Oysa güçlü devlet bizim buralarda yurttaşlarının huzuru, sağlığı ve mutluluğu yerine dünya çapında dereceye giren görkemli yapılar inşa ediyor. Güçlü devlet kriz anında meydana gelecek olumsuzluklara önceden tedbir almak yerine, iş işten geçtikten sonra askeri, zabıtayı ve diğer uzman personeli sahada görüntülemek pozisyonuna düşüyor. Bu görüntüler ölümleri engeller mi? Nerede o büyük paralı müteahhitlerinizin araç ve gereçleri? Yoksa OHAL gibi uygulamalarla, hak ve özgürlükleri kısıtlayıp ve bu yolla herkesi susturup hizaya getirmek mi güçlü devlet? Soma’da enkaz altında kalan madencilerin yakınlarının itirazlarının nasıl tekmelendiğini görmedik mi? Ankara Gar Patlaması’nda mesela, çocuklarını, kardeşlerini, yakınlarını kaybedenlerin sesinin kesilmesi gibi mi güçlü devlet?

Güçlü devleti olan bu toprakların yöneticileri, deprem gören yerleri ziyaretlerinde ihtişamla karşılanıp televizyonlara görüntüler veriyorlar. Enkaz altında kalarak can verenlerin canı ülkeyi idare edenlerin canı ve can güvenliğiyle hiç kıyaslanabilir mi?
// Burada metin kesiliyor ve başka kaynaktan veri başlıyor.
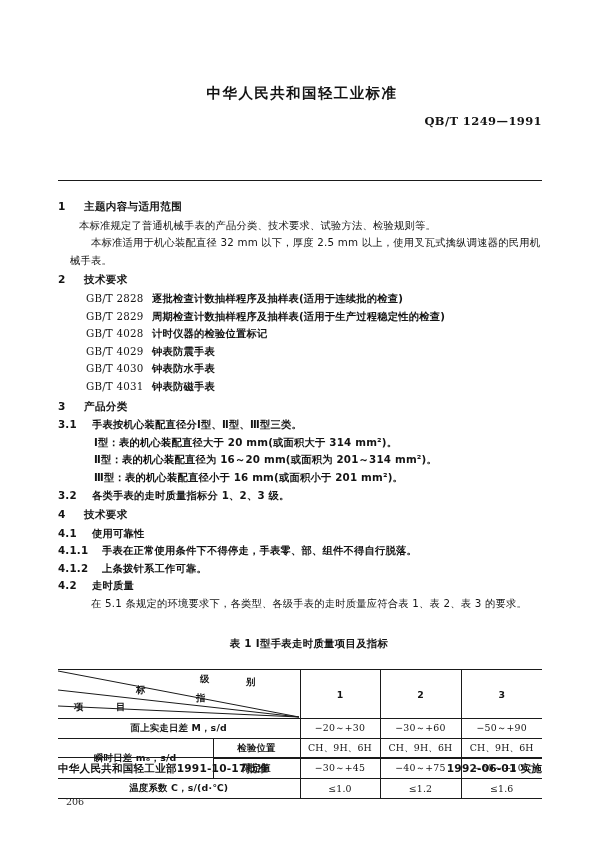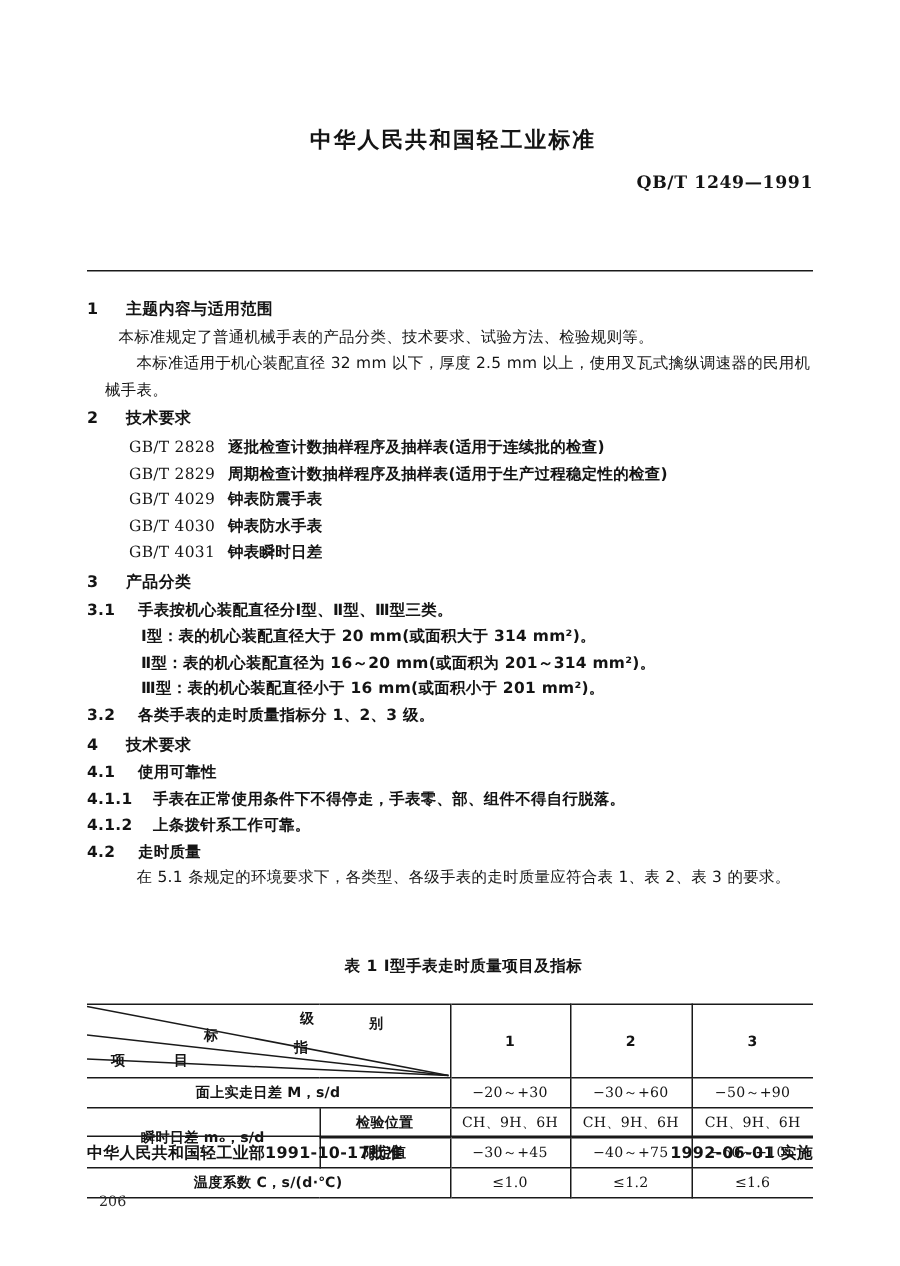--- a/index.html
+++ b/index.html
@@ -218,27 +218,30 @@
     <div class="sec-h">
       <span class="num">2</span><span>技术要求</span>
     </div>
     <div class="ref-line">
       <span class="code">GB/T 2828</span><span class="nm">逐批检查计数抽样程序及抽样表(适用于连续批的检查)</span>
     </div>
     <div class="ref-line">
       <span class="code">GB/T 2829</span><span class="nm">周期检查计数抽样程序及抽样表(适用于生产过程稳定性的检查)</span>
     </div>
     <div class="ref-line">
+      <span class="code">GB/T 4028</span><span class="nm">计时仪器的检验位置标记</span>
+    </div>
+    <div class="ref-line">
       <span class="code">GB/T 4029</span><span class="nm">钟表</span><span class="nm2">防震手表</span>
     </div>
     <div class="ref-line">
       <span class="code">GB/T 4030</span><span class="nm">钟表</span><span class="nm2">防水手表</span>
     </div>
     <div class="ref-line">
-      <span class="code">GB/T 4031</span><span class="nm">钟表</span><span class="nm2">瞬时日差</span>
+      <span class="code">GB/T 4031</span><span class="nm">钟表</span><span class="nm2">防磁手表</span>
     </div>
 
     <div class="sec-h">
       <span class="num">3</span><span>产品分类</span>
     </div>
     <div class="clause">
       <span class="num">3.1</span><span>手表按机心装配直径分Ⅰ型、Ⅱ型、Ⅲ型三类。</span>
     </div>
     <div class="type-line">Ⅰ型：表的机心装配直径大于 20 mm(或面积大于 314 mm²)。</div>
     <div class="type-line">Ⅱ型：表的机心装配直径为 16～20 mm(或面积为 201～314 mm²)。</div>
Büyük depremin üzerinden birkaç gün geçti. Anlaşılan iktidarın en büyük korkusu halkın tepkisi. İnsanlar gerçekleri öğrenmesin diye sosyal medya yavaşlatılıyor. Enkaz altında çırpınan insanların sesini minarelerden okunan selalar ile duyulmaz yapmaya kalkışanlar bu kez de insanların Twitter aracılığı ile yardım istemesini engellemeye çalışıyor. Böylesi bir görüntü ve kanaat var.

Güçlü devlet, “Zamanı gelince şu anda tuttuğumuz defteri açacağız.” şeklinde mi gösterilmek isteniyor? (1) Hadi o halde herkes korksun, sinsin, sussun. En çok da muhalif siyaset “Aman kızdırmayalım Silivri soğuktur” desin.